Il gas maltese è un corto-circuito continuo, oltre a essere un paradigma di come lo sfruttamento e l’impiego di questa risorsa fossile porti con sé risvolti drammatici. Partiamo da quel che è accaduto nel recente passato: nel sud dell’isola di Malta si realizza una centrale a gas, la Delimara Power Station, e approda un rigassificatore. Il matrimonio con il gas è però condizionato da torbidi affari tra imprenditori locali, politici del Partito Laburista, allora al governo, e i vertici dell’azienda fossile di stato dell’Azerbaigian, la Socar. Accordi malsani, segnati da mazzette e interessi personali, non certo intesi per il bene comune. Un quadro a tinte fosche, che viene scoperto da Daphne Caruana Galizia. Una infaticabile giornalista d’inchiesta che paga con la vita i frutti del suo lavoro. Il 16 ottobre del 2017 viene fatta saltare in aria da 400 chili di tritolo nascosti sotto il sedile della sua Peugeot 108. Il figlio di Daphne, Matthew, ci ha detto che la madre “aveva trovato la pistola fumante della corruzione. C’era una società di comodo, un’impresa usata solo per veicolare tangenti e nascondere denaro a Dubai per i politici maltesi. La scoperta di questa società, a nostro avviso, ha portato direttamente al suo assassinio”. Tuttavia lo sdegno planetario che ha fatto seguito al barbaro omicidio non ha frenato il business del gas.

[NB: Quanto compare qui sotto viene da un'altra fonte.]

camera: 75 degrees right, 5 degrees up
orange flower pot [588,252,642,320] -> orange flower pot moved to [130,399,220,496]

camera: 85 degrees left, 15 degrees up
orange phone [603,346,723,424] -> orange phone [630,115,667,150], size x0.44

Torniamo quindi al presente. Nei pensieri dei decisori politici e delle grandi multinazionali del settore, con l’italiana Snam in primissima fila, c’è un nuovo gasdotto che collegherà Gela, in Sicilia, con Malta, proprio nei pressi della già citata centrale. Si chiama Melita Gas Pipeline, sarà lungo 159 chilometri e in grado di trasportare fino a 2 miliardi di metri cubi di gas metano l’anno. Si badi bene, gas che arriverà dal nostro Paese, attualmente alla disperata ricerca di nuovi contratti per sostituire la forte dipendenza dal gas russo. I lavori non sono ancora iniziati, dopo la valutazione d’impatto ambientale in Italia sono state segnalate problematiche relative ai fondali di Gela che sarebbero fortemente inquinati anche con presenza di materiale radioattivo.

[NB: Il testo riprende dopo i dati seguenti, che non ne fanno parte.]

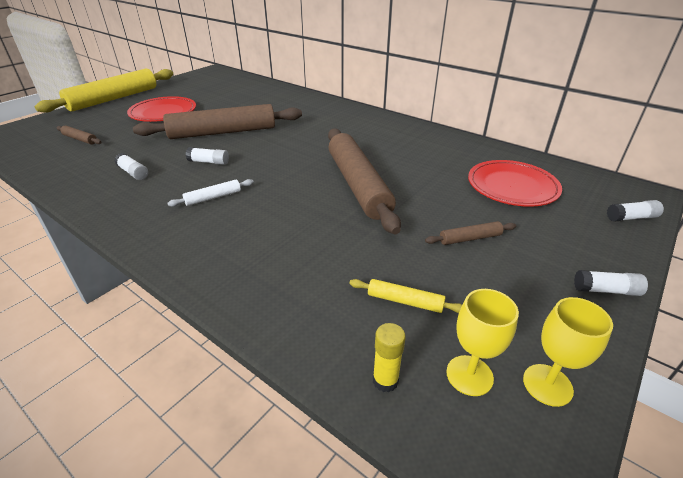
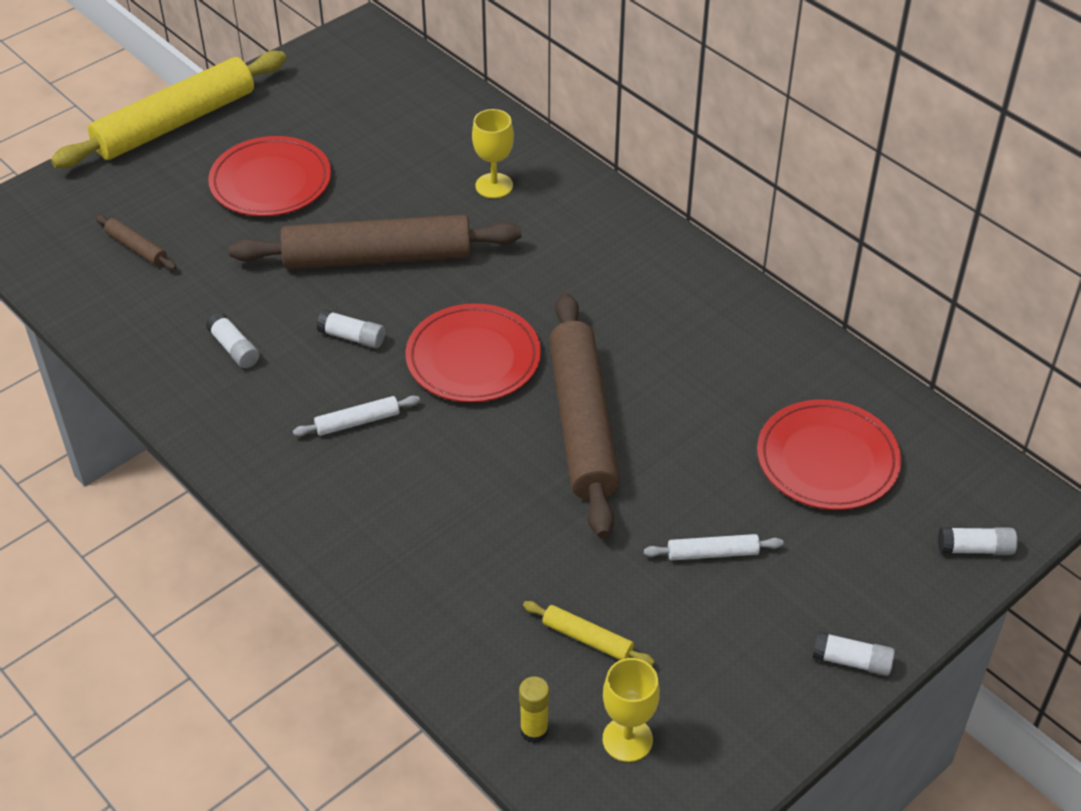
camera: 10 degrees right, 10 degrees up
brown rolling pin [425,221,516,245] -> white rolling pin [644,534,784,560]
yellow goblet [523,297,613,407] -> yellow goblet moved to [472,109,514,198]
none -> red plate [405,303,541,403]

Secondo i proponenti, però, la costruzione dovrebbe partire a inizio 2023, per una consegna dell’opera prevista nel 2024. Nel 2021 aveva chiesto delucidazioni a Snam in occasione della sua assemblea degli azionisti. “L’opera, sostenendo il phase out dal carbone della generazione elettrica maltese, ha come obiettivo primario la riduzione delle emissioni climalteranti e inquinanti”, era stata la risposta. A Malta però non si brucia carbone, né è mai stato usato in passato. Così come non si produce idrogeno, che nei piani all’insegna del greenwashing dei sostenitori del progetto dovrebbe sostituire il gas nei decenni a venire. Ricapitolando, si costruisce l’ennesimo gasdotto in barba all’emergenza climatica in un contesto inquinato da corruzione e malaffare e visto che il gioco vale la candela solo se quei tubi si usano per qualche decade, si prevede già di ipotizzare un impiego dell’idrogeno, sul quale le certezze sono scarse, scarsissime. Addirittura lo scambio dovrebbe essere “bi-direzionale”, ovvero l’Italia darà a ricevere idrogeno da Malta.

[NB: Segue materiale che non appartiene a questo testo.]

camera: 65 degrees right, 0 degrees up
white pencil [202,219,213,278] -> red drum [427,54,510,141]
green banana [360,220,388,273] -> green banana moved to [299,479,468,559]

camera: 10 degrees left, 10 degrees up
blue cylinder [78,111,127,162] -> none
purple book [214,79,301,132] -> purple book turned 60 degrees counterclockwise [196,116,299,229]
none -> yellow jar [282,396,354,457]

Siamo nuovamente davanti allo stesso scenario: il gas fossile porta con sé corruzione, morte e distruzione climatica. Malta, come ci ha raccontato Matthew Caruana Galizia, è uno degli esempi più eclatanti: tutti lo sanno, ma nessun governo fa niente per uscire da questo circolo vizioso. Ogni manovra preannuncia l’uscita dalle fossili, poi però allunga la vita al metano. Chi distrugge le vite, la natura, chi crea sempre maggiori disuguaglianze deve pagare per le sue responsabilità.